All’s well that ends well, the saying goes, and while this is a healthy attitude in life, it does lead to process blindness. Every activity of life or craft has a method hidden within the randomness. Understanding that method, that process, and studying it is a key to learning more about the craft. It also helps in figuring out how the end can be assured to be well, even if things go wrong along the way.
Design process and methodology is not as well-explored as anyone would like. The diligent designer tries to maintain a record of this process, and the intermediate steps that lead to a finished work, but such information is often lost in the growing need to organise and minimise in a busy life. The design student wishes more designers would share, so that they might gain an insight into the magic trick that is design. That ideal of clients who understands design, would like to see the method to a designer’s madness so as to evaluate their true competence and their thought process, which might or might not make them the perfect creative fit for a project.
These are vital reasons for the design process to be more commonly shared, and yet it happens rarely. Often it is because of one of these reasons:
Fear
Many practitioners of any craft are insecure about their abilities and their ownership of ideas. There is also the related fear of losing valuable ideas to unscrupulous peers. Both these fears keep revelations of the design process away from the public eye. In some cases, these are valid concerns, if naive ones.
Snobbery
Crafts inherently encourage some snobbery among their practitioners. There is the need to maintain a mystery about the mechanics of the thing, and also about the people involved. The need to seem more sure and decisive than anyone can truly be also exists, and so process and elimination is hidden, with only hints and flourishes added as background décor and mood imagery in books and other material on design.
Time
The most common reason for a lack of material about the design process is simply the lack of time. Busy designers have less time to get busy collecting, collating and presenting their sketches, their notes and their thought process on a project. Once it’s done, it’s often a rush to move on to the next thing, and then the next without looking back. This explains why so many design portfolios remain untouched and ignored for so long between updates.
In spite of these challenges, the serious designer must pay attention to this recording and sharing of the design process, for the sake of their peers, for their ideally discerning clients, and for themselves. Some perils of being an active and multi-disciplinary designer are those of limited bandwidth and limited memory. No matter how interested and deeply involved you are in your work, time and new projects make it essential to forget. You forget all the nuances of thought and decision that you took to come to your final results, and often these subtleties are priceless gold not just for the observer, but also for you, for your own similar design decisions in the future.
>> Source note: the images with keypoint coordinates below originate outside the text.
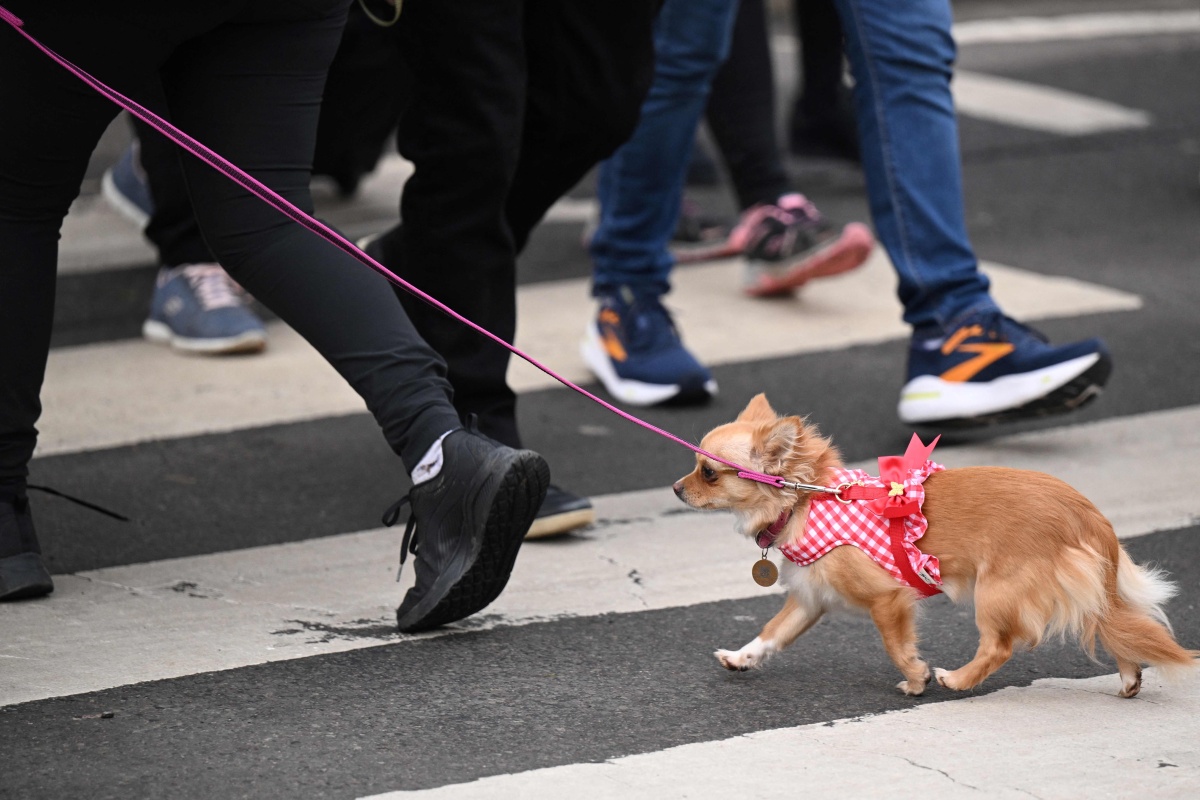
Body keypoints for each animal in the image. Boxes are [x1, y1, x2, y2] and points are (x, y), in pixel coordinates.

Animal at [672, 398, 1195, 695]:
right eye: (695, 468)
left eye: (708, 472)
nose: (676, 488)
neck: (805, 501)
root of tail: (1087, 513)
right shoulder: (810, 599)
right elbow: (772, 632)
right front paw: (741, 657)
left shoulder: (887, 599)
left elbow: (895, 645)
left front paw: (916, 677)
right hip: (1079, 588)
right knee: (1114, 626)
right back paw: (1129, 679)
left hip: (997, 592)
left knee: (1000, 646)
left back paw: (958, 679)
So process is important, and recording it for future reference is essential at whatever level you are comfortable with. Your candour in sharing these things will only prove your competence and confidence in the field, and you will teach things, and learn things, and be a better designer for it. This blog is an ode to the design process. Everything comes from somewhere, and there are often interesting paths taken before the designed ends are reached. Welcome to Origin of Life.